EXERCISE OBJECTIVE | Which lines below contain the word "logic"? Copy each of them.
** DATA EXTRACTS follows **
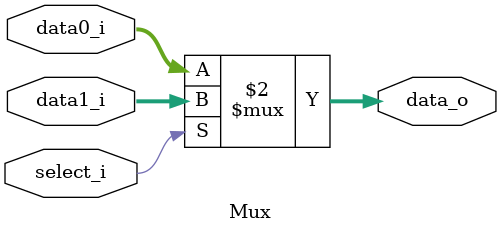
<source format=v>
module Mux #(parameter width = 32) (
	input [width-1:0] data0_i,
	input [width-1:0] data1_i,
	input select_i,
	output [width-1:0] data_o
);

assign data_o = (select_i == 1) ? data1_i : data0_i;

endmodule

</source>
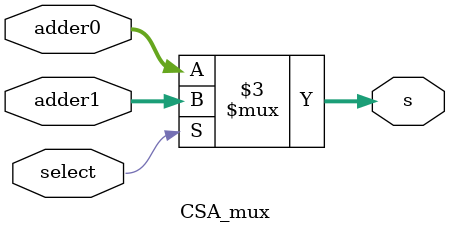
<source format=sv>
module CSA_mux
(
input logic [4:0] adder0, adder1,
input logic select,
output logic [4:0] s
);

	always_comb
		begin
			if (select) begin
				s = adder1;
			end else begin
				s = adder0;
			end
		end

endmodule

</source>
** End of DATA EXTRACTS **
OUTPUT OF THE TASK |
input logic [4:0] adder0, adder1,
input logic select,
output logic [4:0] s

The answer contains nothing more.